** Opening Data to examine block **

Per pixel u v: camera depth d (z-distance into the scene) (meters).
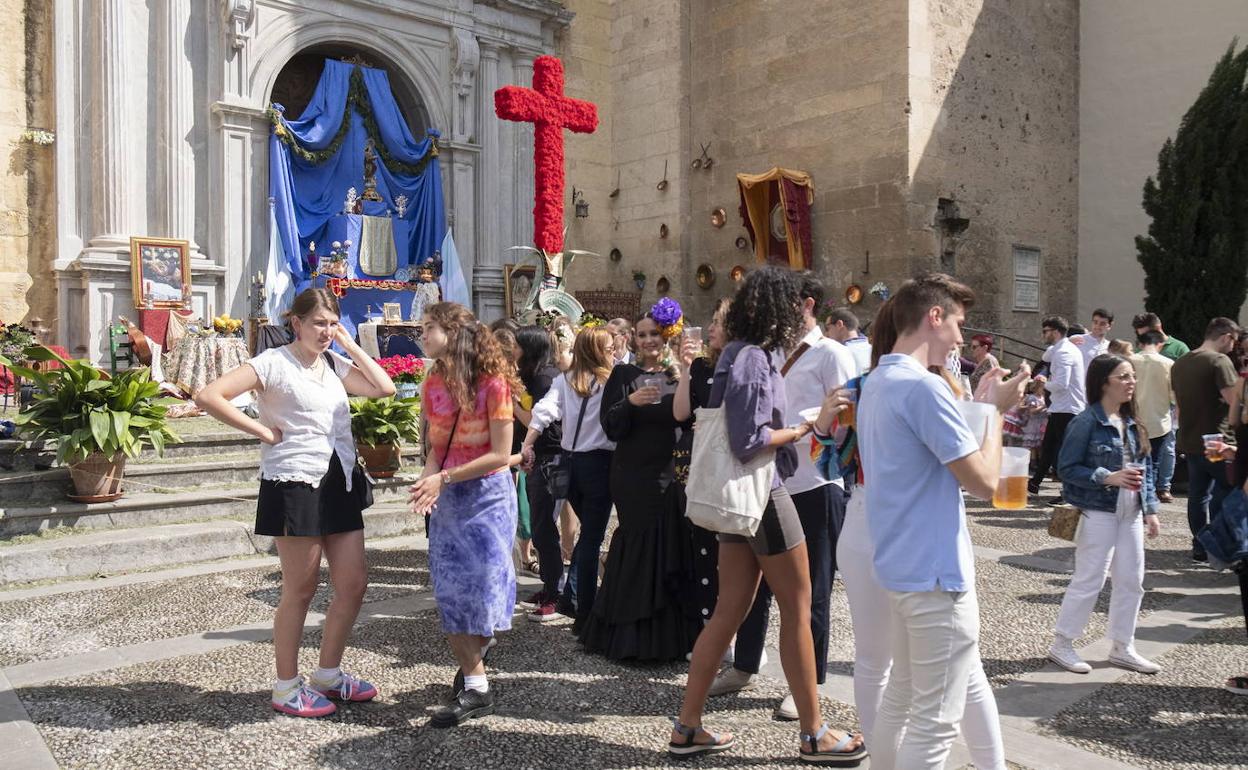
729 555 3.31
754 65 14.66
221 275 12.41
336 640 3.77
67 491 6.40
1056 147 14.79
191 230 12.18
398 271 14.25
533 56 15.67
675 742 3.32
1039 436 9.45
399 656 4.43
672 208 15.67
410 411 7.54
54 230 11.66
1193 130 11.70
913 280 2.78
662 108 15.87
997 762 2.69
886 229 12.77
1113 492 4.23
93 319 11.38
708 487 3.14
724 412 3.16
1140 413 8.77
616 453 4.53
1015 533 7.46
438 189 14.59
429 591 5.64
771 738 3.52
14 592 5.39
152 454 7.39
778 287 3.27
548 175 10.62
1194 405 6.49
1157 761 3.33
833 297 13.48
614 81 16.77
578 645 4.68
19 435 6.46
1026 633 4.86
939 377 2.69
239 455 7.77
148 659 4.31
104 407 6.21
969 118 13.38
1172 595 5.69
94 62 11.62
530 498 5.16
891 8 12.74
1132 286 14.59
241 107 12.45
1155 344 8.77
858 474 3.16
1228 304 11.51
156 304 11.57
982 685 2.71
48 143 11.59
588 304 15.43
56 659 4.30
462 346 3.68
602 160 16.66
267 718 3.64
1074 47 15.09
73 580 5.70
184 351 10.10
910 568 2.53
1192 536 7.09
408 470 8.04
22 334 10.16
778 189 13.89
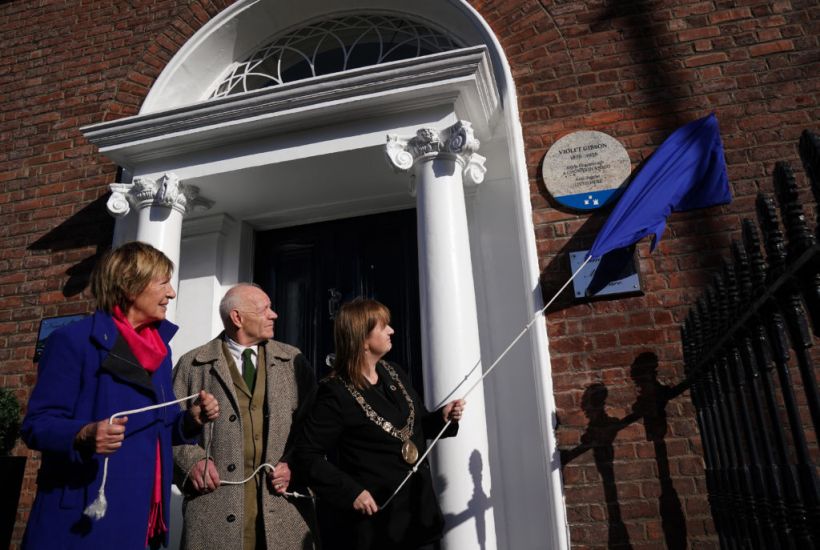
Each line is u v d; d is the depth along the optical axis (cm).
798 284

** Closing Data to examine block **

Given the records above, reproduce precisely and only the lines between the line holding "616 453 4.53" and the line holding "73 580 5.70", inclusive.

616 453 4.53
1015 533 7.46
438 189 14.59
429 591 5.64
771 738 3.52
14 592 5.39
152 454 7.39
778 287 3.27
548 175 10.62
1194 405 6.49
1157 761 3.33
833 297 13.48
614 81 16.77
578 645 4.68
19 435 6.46
1026 633 4.86
939 377 2.69
239 455 7.77
148 659 4.31
104 407 6.21
969 118 13.38
1172 595 5.69
94 62 11.62
530 498 5.16
891 8 12.74
1132 286 14.59
241 107 12.45
1155 344 8.77
858 474 3.16
1228 304 11.51
156 304 11.57
982 685 2.71
48 143 11.59
588 304 15.43
56 659 4.30
462 346 3.68
602 160 16.66
267 718 3.64
1074 47 15.09
73 580 5.70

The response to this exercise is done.